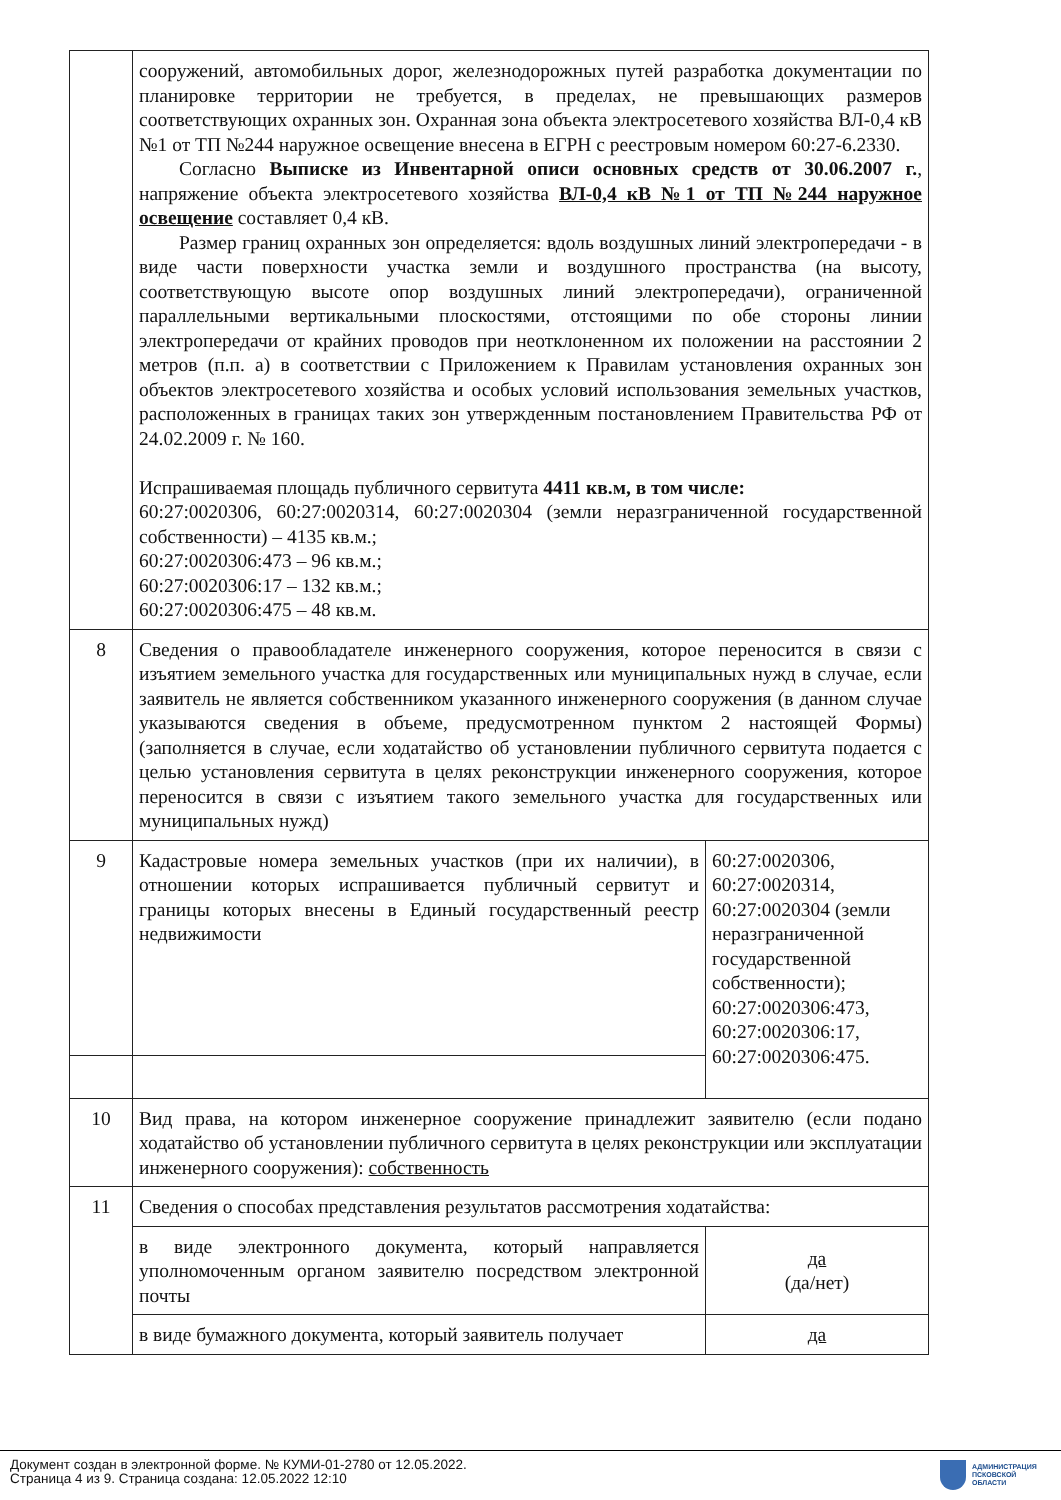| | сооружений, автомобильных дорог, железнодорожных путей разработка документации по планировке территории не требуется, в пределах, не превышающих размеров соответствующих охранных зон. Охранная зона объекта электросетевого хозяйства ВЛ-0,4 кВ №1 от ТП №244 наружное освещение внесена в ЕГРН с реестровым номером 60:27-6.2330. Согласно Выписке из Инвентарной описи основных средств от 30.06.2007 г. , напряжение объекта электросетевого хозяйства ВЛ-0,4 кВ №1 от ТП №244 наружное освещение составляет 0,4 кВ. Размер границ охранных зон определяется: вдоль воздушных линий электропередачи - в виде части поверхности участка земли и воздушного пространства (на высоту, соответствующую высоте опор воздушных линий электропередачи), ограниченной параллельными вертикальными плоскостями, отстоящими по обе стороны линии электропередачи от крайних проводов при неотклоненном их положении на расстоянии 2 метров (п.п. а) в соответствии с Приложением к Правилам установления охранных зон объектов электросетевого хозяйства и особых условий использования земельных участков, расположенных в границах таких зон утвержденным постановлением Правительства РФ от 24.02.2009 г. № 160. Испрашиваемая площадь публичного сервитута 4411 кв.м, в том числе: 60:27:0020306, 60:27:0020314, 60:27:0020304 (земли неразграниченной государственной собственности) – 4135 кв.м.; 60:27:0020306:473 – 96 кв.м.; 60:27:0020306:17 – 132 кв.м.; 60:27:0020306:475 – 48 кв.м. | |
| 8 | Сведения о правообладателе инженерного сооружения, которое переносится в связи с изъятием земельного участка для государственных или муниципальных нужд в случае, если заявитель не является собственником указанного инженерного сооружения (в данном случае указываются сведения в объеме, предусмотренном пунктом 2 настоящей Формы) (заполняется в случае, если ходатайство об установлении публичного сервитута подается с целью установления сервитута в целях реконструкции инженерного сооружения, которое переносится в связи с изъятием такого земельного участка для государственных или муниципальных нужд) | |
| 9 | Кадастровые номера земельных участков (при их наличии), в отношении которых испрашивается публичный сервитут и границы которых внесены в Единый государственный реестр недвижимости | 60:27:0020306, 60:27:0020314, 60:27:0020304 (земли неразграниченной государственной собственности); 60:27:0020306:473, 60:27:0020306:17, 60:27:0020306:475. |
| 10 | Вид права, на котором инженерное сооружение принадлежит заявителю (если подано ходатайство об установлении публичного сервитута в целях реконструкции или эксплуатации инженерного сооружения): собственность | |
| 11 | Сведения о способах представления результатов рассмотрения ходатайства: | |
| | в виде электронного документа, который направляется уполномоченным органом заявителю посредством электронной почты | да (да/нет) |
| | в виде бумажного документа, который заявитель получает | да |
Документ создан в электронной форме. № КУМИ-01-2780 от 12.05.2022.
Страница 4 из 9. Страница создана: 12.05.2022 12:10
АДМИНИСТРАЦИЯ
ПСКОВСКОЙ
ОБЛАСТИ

──────────────────────────────

### WHAT THE TASK REQUIRES
Find where the line with "муниципальных нужд) | |" sits in the material above, then copy exactly from it through the line with "60:27:0020306:17, 60:27:0020306:475. |". Add no other line.

### TASK RESPONSE
| 8 | Сведения о правообладателе инженерного сооружения, которое переносится в связи с изъятием земельного участка для государственных или муниципальных нужд в случае, если заявитель не является собственником указанного инженерного сооружения (в данном случае указываются сведения в объеме, предусмотренном пунктом 2 настоящей Формы) (заполняется в случае, если ходатайство об установлении публичного сервитута подается с целью установления сервитута в целях реконструкции инженерного сооружения, которое переносится в связи с изъятием такого земельного участка для государственных или муниципальных нужд) | |
| 9 | Кадастровые номера земельных участков (при их наличии), в отношении которых испрашивается публичный сервитут и границы которых внесены в Единый государственный реестр недвижимости | 60:27:0020306, 60:27:0020314, 60:27:0020304 (земли неразграниченной государственной собственности); 60:27:0020306:473, 60:27:0020306:17, 60:27:0020306:475. |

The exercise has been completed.